■ ACTIVITY: Beneath this instruction is a block of data; output from it exactly the lines that run from the one containing "right eye: (577, 239)" through the one containing "right front paw: (347, 389)", inclusive.

■ SUPPLIED MATERIAL:
▼▼▼
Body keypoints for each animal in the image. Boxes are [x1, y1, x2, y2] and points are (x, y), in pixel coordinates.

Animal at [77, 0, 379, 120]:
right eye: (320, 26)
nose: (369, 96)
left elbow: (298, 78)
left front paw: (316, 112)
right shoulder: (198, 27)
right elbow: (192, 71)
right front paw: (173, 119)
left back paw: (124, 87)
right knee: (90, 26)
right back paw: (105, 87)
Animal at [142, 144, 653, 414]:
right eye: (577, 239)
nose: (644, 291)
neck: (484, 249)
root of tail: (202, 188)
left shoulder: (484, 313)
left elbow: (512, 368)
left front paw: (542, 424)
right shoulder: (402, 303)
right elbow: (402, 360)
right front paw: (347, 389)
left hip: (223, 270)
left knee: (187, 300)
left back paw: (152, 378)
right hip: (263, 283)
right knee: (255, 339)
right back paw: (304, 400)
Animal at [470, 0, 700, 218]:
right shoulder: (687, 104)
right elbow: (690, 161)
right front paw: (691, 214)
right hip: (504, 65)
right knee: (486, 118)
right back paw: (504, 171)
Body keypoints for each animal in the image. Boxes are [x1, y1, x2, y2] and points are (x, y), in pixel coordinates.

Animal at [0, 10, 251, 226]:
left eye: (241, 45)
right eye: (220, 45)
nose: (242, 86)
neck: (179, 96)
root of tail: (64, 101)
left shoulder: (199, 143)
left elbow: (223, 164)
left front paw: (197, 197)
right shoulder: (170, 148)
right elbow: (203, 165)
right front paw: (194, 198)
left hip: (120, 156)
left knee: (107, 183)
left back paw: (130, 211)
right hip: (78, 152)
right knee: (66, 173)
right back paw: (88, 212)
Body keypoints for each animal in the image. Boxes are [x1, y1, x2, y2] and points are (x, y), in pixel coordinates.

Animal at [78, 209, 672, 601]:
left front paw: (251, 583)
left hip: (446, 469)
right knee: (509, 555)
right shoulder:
▲▲▲
▼▼▼
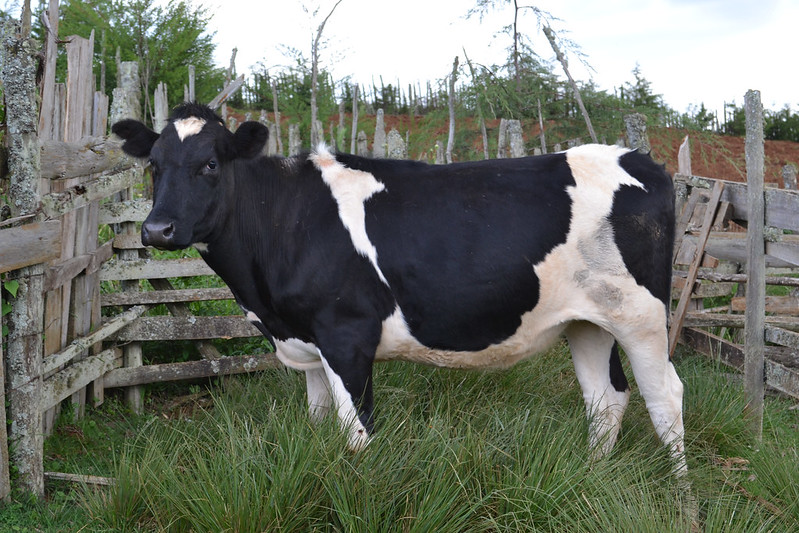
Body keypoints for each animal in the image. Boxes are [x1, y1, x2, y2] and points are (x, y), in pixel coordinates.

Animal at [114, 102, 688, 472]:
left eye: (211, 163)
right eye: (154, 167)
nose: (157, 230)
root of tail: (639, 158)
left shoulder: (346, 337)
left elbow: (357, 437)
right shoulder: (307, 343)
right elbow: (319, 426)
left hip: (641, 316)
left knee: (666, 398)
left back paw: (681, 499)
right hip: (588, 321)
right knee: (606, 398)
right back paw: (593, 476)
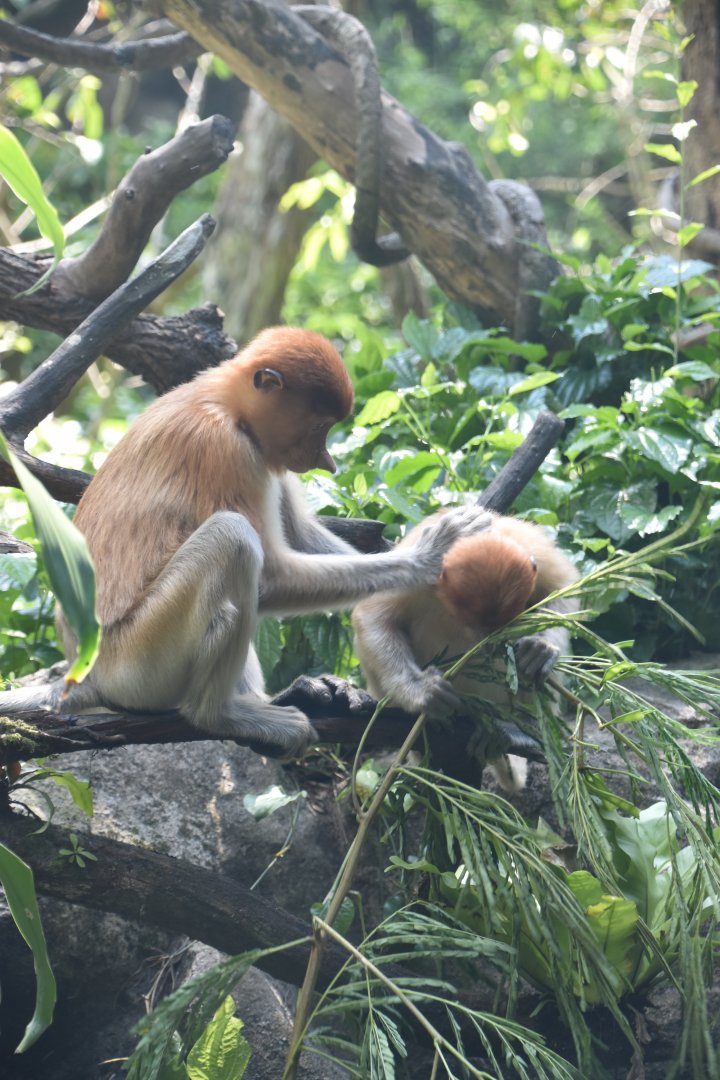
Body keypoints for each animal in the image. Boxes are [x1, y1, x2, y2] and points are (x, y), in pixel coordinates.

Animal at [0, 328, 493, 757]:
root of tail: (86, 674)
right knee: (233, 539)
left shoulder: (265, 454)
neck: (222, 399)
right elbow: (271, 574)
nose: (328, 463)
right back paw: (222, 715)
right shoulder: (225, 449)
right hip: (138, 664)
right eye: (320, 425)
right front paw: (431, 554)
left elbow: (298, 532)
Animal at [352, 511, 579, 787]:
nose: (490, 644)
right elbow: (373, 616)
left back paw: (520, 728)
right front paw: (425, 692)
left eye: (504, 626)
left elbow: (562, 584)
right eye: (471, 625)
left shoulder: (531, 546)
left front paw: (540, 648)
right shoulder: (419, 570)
▲▲▲
■ EXPECTED ANSWER:
right eye: (577, 239)
nose: (644, 291)
neck: (484, 249)
root of tail: (202, 188)
left shoulder: (484, 313)
left elbow: (512, 368)
left front paw: (542, 424)
right shoulder: (402, 303)
right elbow: (402, 360)
right front paw: (347, 389)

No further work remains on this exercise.